Exercise objective.
Find where "#### 1.2 DynamicAgentEntity (动态智能体实体)" appears in the entries below. That line and all lines after it, through the last, are to be duplicated exactly, with nothing else.

Provided material.

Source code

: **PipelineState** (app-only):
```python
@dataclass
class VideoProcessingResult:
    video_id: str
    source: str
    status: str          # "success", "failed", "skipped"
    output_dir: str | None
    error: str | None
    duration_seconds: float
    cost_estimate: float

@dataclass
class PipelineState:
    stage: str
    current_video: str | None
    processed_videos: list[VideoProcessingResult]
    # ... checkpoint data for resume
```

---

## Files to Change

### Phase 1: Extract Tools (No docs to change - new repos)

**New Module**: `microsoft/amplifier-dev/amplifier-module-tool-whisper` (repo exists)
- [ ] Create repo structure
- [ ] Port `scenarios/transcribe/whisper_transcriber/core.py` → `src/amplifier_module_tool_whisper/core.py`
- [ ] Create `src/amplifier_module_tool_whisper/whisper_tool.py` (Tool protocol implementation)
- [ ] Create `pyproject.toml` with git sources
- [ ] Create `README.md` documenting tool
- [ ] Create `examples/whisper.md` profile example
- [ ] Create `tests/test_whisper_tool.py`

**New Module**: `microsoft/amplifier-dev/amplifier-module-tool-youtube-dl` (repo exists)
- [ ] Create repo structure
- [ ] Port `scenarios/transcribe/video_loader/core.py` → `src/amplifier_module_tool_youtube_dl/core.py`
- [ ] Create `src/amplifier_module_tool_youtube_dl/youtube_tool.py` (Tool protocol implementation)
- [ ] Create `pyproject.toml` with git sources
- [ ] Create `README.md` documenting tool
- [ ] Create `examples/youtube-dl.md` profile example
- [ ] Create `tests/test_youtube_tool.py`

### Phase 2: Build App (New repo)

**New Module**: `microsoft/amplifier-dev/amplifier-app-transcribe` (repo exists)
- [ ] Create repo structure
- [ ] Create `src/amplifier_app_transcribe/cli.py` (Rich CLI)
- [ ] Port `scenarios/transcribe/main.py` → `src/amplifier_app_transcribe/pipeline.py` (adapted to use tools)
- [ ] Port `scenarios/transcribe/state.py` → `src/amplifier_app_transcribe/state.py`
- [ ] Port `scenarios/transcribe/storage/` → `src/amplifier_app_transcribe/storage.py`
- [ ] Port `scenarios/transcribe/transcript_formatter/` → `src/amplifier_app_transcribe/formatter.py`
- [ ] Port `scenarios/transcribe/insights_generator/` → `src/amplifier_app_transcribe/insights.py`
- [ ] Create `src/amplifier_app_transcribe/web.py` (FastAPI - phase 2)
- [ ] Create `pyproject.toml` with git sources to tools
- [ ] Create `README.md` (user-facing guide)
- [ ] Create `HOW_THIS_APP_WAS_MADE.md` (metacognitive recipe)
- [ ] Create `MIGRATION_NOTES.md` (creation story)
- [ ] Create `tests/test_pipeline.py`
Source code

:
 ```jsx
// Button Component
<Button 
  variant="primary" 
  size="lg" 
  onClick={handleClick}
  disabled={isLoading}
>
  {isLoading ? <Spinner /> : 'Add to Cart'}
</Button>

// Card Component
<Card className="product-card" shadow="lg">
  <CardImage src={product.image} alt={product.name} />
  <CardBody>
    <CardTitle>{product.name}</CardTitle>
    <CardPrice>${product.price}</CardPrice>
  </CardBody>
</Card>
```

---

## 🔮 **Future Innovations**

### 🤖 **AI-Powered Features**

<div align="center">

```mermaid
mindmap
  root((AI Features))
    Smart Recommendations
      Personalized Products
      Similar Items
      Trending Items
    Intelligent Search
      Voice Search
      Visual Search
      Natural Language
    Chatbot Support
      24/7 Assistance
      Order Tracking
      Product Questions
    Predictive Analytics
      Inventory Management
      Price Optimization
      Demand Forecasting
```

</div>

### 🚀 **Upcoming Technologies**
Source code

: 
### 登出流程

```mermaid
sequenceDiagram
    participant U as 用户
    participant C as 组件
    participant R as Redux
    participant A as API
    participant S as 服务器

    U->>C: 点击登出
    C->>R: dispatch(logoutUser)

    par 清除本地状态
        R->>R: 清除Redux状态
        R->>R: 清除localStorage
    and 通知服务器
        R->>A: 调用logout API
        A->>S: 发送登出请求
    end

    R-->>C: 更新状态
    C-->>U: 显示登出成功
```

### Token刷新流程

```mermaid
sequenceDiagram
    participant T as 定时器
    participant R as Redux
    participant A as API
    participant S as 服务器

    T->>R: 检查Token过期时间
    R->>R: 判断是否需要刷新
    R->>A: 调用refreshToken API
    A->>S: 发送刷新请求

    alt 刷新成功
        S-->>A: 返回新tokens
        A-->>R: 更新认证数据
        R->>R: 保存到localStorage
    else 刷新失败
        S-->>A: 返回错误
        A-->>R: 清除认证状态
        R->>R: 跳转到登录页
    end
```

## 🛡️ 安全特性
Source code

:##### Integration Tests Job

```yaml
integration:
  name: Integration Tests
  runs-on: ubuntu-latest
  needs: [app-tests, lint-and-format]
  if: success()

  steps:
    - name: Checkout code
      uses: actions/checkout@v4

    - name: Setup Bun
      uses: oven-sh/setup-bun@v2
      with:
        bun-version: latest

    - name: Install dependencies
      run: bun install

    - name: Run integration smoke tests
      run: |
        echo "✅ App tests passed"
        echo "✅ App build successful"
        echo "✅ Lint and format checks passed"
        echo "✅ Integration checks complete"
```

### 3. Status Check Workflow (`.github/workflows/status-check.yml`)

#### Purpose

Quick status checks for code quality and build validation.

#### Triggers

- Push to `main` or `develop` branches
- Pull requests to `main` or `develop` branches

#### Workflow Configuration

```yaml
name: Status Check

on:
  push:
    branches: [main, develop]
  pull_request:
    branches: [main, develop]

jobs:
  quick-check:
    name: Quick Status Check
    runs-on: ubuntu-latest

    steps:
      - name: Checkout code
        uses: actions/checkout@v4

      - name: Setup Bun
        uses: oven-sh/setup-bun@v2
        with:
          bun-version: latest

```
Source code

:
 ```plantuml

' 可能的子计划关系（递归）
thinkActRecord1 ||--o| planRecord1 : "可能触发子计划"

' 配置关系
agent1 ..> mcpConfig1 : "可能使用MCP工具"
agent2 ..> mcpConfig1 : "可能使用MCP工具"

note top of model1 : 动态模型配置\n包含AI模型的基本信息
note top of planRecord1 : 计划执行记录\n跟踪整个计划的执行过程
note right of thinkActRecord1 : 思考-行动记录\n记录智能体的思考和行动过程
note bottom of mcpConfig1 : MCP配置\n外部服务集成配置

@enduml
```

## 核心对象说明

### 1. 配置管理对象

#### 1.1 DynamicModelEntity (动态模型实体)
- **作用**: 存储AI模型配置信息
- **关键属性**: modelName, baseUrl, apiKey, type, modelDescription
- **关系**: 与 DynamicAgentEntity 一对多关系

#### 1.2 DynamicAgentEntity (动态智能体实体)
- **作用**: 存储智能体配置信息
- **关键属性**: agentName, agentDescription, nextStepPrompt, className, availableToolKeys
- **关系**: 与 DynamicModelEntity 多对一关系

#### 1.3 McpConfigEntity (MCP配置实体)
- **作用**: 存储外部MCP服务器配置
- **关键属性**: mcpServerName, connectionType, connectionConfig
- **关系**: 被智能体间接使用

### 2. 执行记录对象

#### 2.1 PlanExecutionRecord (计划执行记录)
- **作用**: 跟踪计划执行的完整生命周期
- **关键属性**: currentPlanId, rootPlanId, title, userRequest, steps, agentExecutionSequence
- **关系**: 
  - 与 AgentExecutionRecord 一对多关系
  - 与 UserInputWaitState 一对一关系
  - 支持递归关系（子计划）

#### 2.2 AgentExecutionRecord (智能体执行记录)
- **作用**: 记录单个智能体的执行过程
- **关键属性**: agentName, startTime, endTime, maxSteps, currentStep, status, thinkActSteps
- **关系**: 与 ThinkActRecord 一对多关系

Result of this exercise.
#### 1.2 DynamicAgentEntity (动态智能体实体)
- **作用**: 存储智能体配置信息
- **关键属性**: agentName, agentDescription, nextStepPrompt, className, availableToolKeys
- **关系**: 与 DynamicModelEntity 多对一关系

#### 1.3 McpConfigEntity (MCP配置实体)
- **作用**: 存储外部MCP服务器配置
- **关键属性**: mcpServerName, connectionType, connectionConfig
- **关系**: 被智能体间接使用

### 2. 执行记录对象

#### 2.1 PlanExecutionRecord (计划执行记录)
- **作用**: 跟踪计划执行的完整生命周期
- **关键属性**: currentPlanId, rootPlanId, title, userRequest, steps, agentExecutionSequence
- **关系**: 
  - 与 AgentExecutionRecord 一对多关系
  - 与 UserInputWaitState 一对一关系
  - 支持递归关系（子计划）

#### 2.2 AgentExecutionRecord (智能体执行记录)
- **作用**: 记录单个智能体的执行过程
- **关键属性**: agentName, startTime, endTime, maxSteps, currentStep, status, thinkActSteps
- **关系**: 与 ThinkActRecord 一对多关系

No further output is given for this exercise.